In addition to having a mental illness, some Polaris House members also struggle with some sort of substance abuse or alcoholism, said executive director Dorothy Green. For many, art plays a big role in the recovery process, she said, and the facility works to support it in whatever ways they can.
“For most of our members that do art, it’s a huge part of their recovery and a way to express themselves,” she said.
The clubhouse, which has about 100 active members and hosts about 25 regular visitors each day, doesn’t regularly offer art instruction or activities on site, but rather makes it easier for members to create art on their own, whether by helping them procure supplies, connecting them with a mentor, or displaying their creations in the front room of Polaris House. Encouragement for the arts also often comes from other members themselves, Green said.
“A lot of our members have shown their art in past years, and that’s been a very positive experience for them,” Green said. “So that’s encouraged others to want to display their art.”
Staff member Greg Martini, who is also a participating artist in the show, said he’s gathered tons of art from Polaris House members for the show, from carvings and drawings to jewelry and birdhouses.
Roberts-Kahklen’s contribution will be a beaded headband made with lamb fur, silver bugle beads, turquoise beads, abalone buttons and red felt.

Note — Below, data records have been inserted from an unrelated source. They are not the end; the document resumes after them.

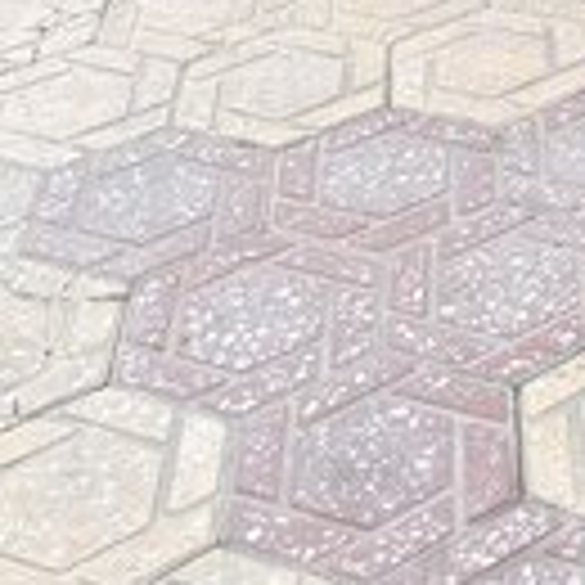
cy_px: -490
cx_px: 765
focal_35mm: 91
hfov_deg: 17.8
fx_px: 1740
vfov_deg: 16.0
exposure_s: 1/181
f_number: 1.9
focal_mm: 3.6
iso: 40
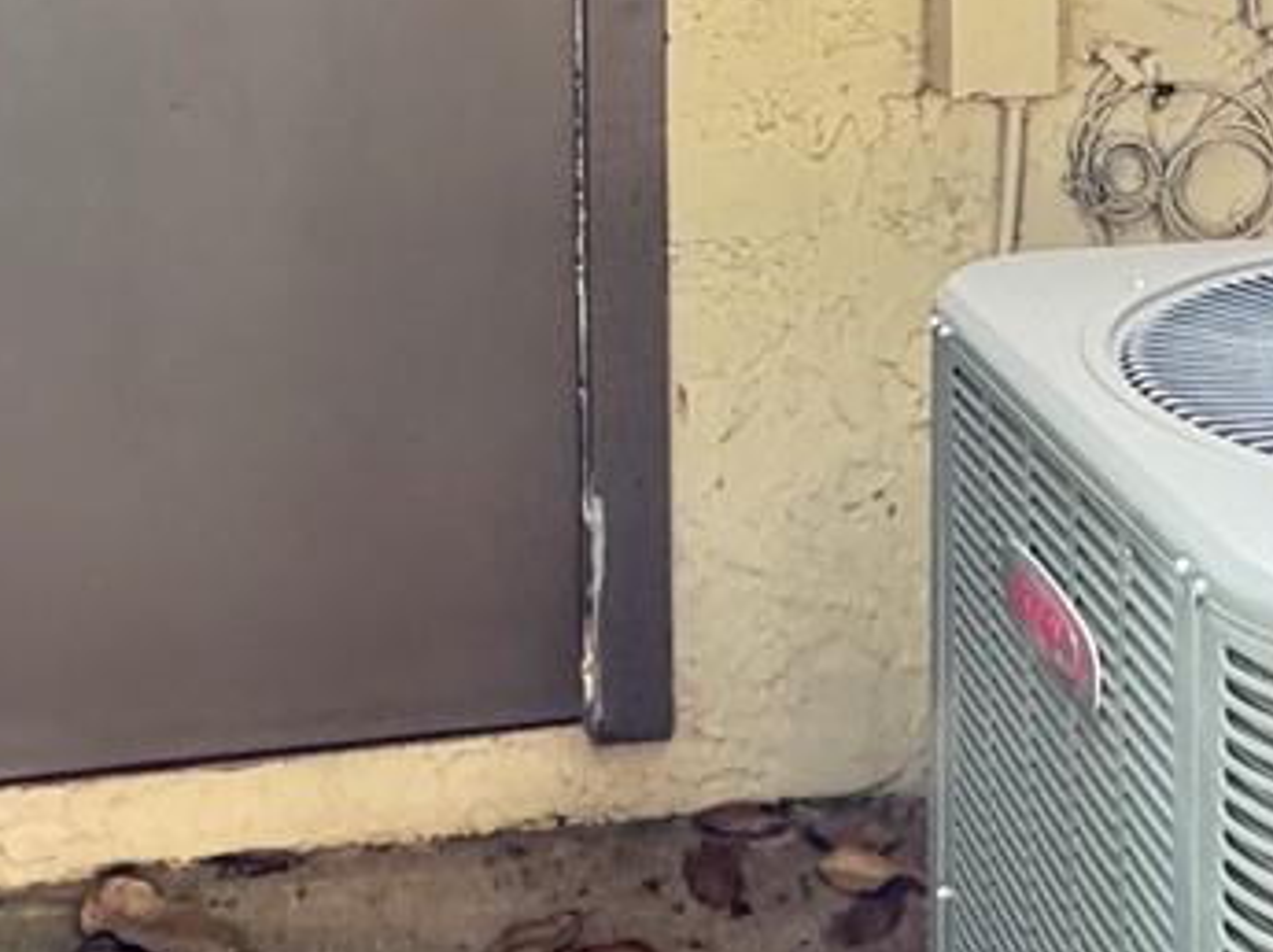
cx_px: 790
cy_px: -118
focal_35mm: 65
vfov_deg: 21.3
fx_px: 2388
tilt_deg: -4.7
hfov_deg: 29.7
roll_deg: +0.2
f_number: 2.2
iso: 500
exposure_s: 1/60
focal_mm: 2.22
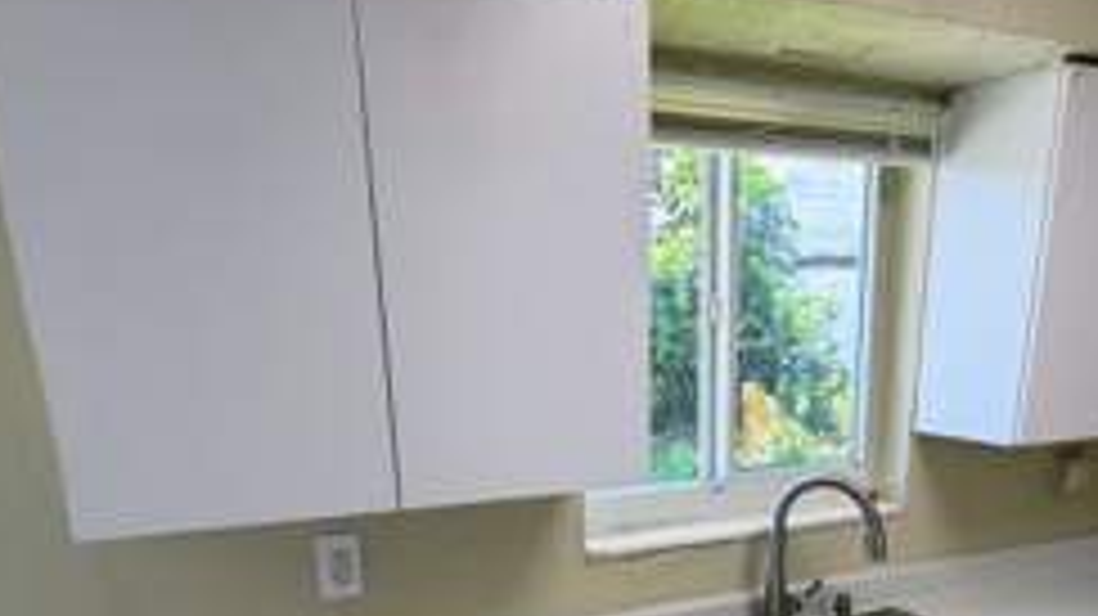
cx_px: 621
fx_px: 873
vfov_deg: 35.7
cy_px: 596
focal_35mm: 30
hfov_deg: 64.1
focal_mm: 2.22
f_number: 2.2
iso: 80
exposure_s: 1/120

She’ll also have an eagle cut out design that includes mink fur, white buttons and red felt. Roberts-Kahklen, originally from Klawock, is also working on a Raven design in honor of her father, Daniel Kahklen, and hopes to finish that piece by Friday as well.
Roberts-Kahklen is enthusiastic about her new work, and well on her way to creating more.
“I just didn’t like to do it (before),” she said. “But I do now!”